The Irreducibility Problem

One elegant way of solving the “irreducibility” problem (how mind can be reduced to matter) was devised by the British philosopher Bertrand Russell. He was keenly aware of the inscrutability of matter in general and of brain matter in particular: we cannot know the nature of matter (electrons, gravitational waves and so forth) other than through theories and experiments, but never feel it directly.  In particular, we cannot know the processes that occur in our own brain.
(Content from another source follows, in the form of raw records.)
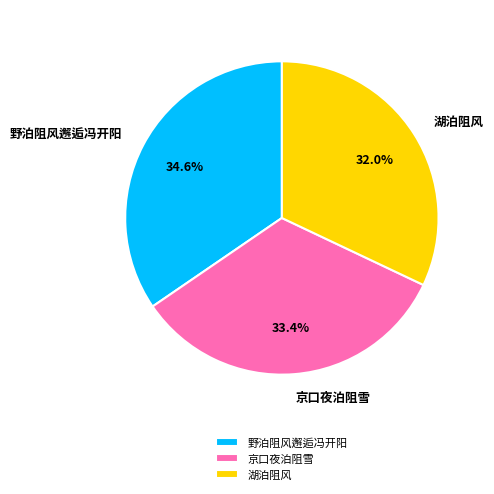

What is the largest slice in the pie chart?

野泊阻风邂逅冯开阳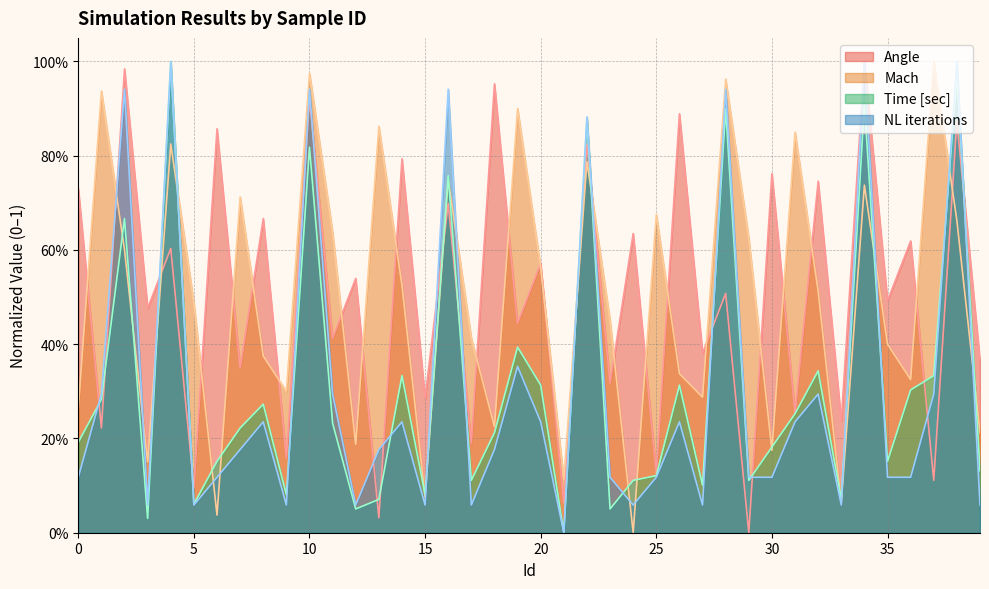

What is the total value across all series at 2?

3.2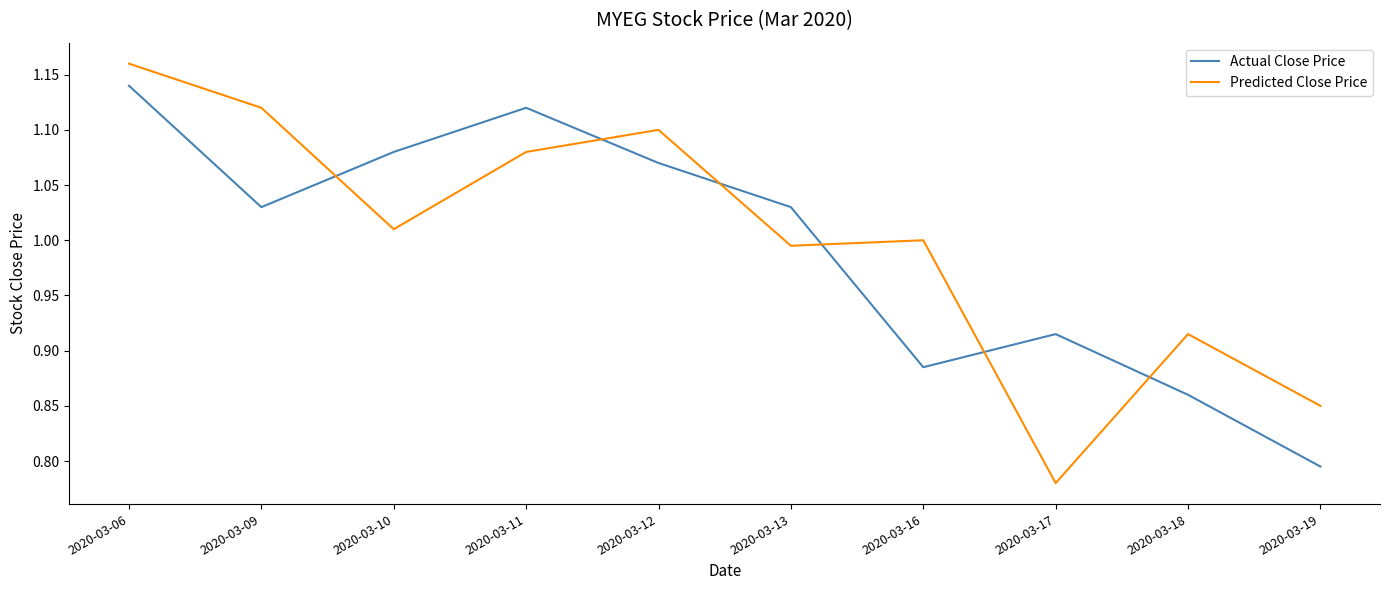

How many categories are shown in the chart?

10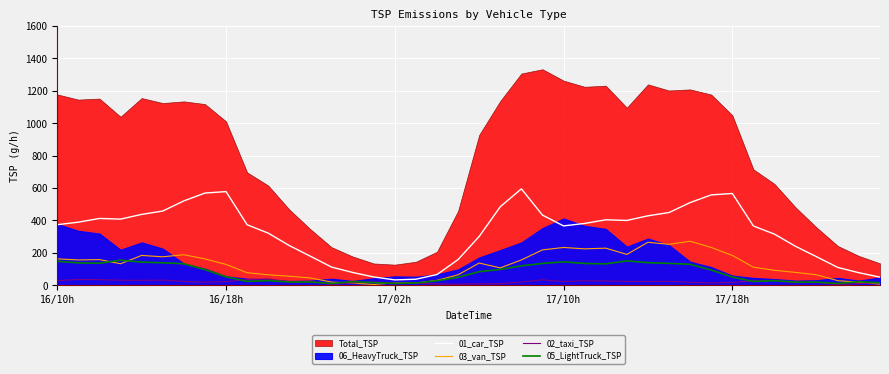

What is the maximum value for 01_car_TSP?

594.6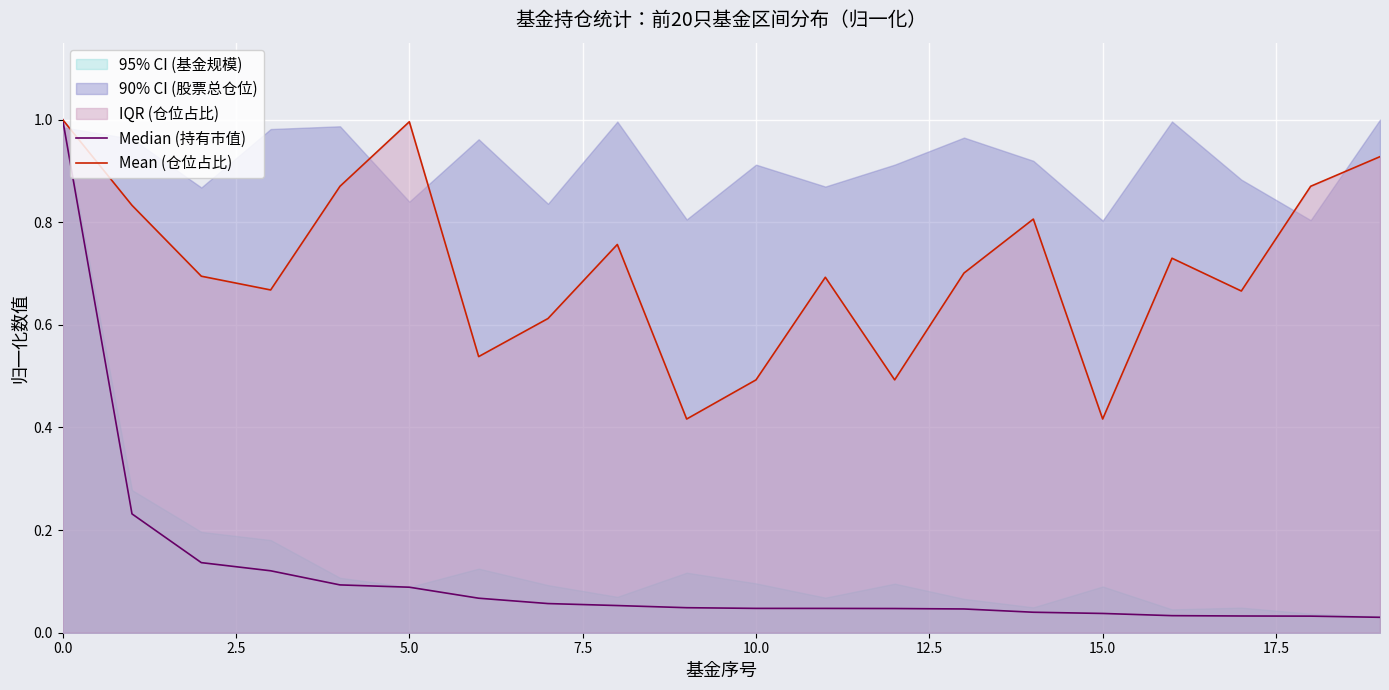

What is the greatest value displayed?

1.0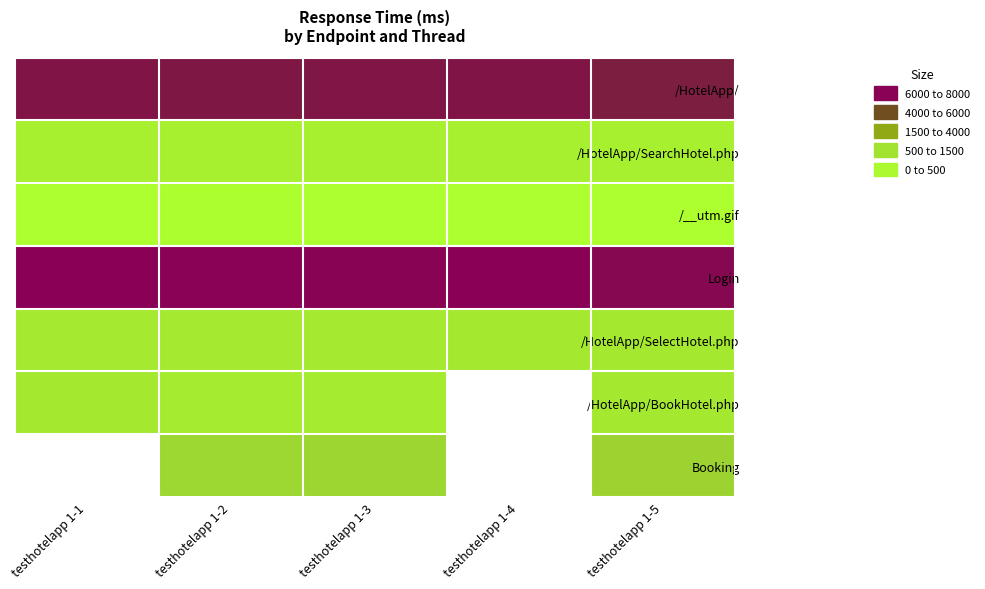

True or false: /__utm.gif has a value of 16.0 at testhotelapp 1-4.

True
Russell thought that mind allows us to perceive, at least,  some  of those processes as they occur in the brain. He made the remark that what a neurologist really sees while examining someone else’s brain is a part of her own (the neurologist’s) brain. The irreducibility of the mental to the physical is simply an illusion: the mental and the physical are different ways of knowing the same thing, the former by consciousness and the latter by the senses. Consciousness gives us immediate, direct knowledge of what is in the brain, whereas the senses can observe (possibly aided by instruments) what is in the brain.

In Russell’s theory, the mental is not reduced to the physical, and the traditional preeminence of the physical over the mental is turned on its head: the mental is a transparent grasp of the intrinsic character of the brain. Consciousness is, basically, just another sense, a sense that, instead of perceiving colors or smells or sounds, perceives the very nature of the brain.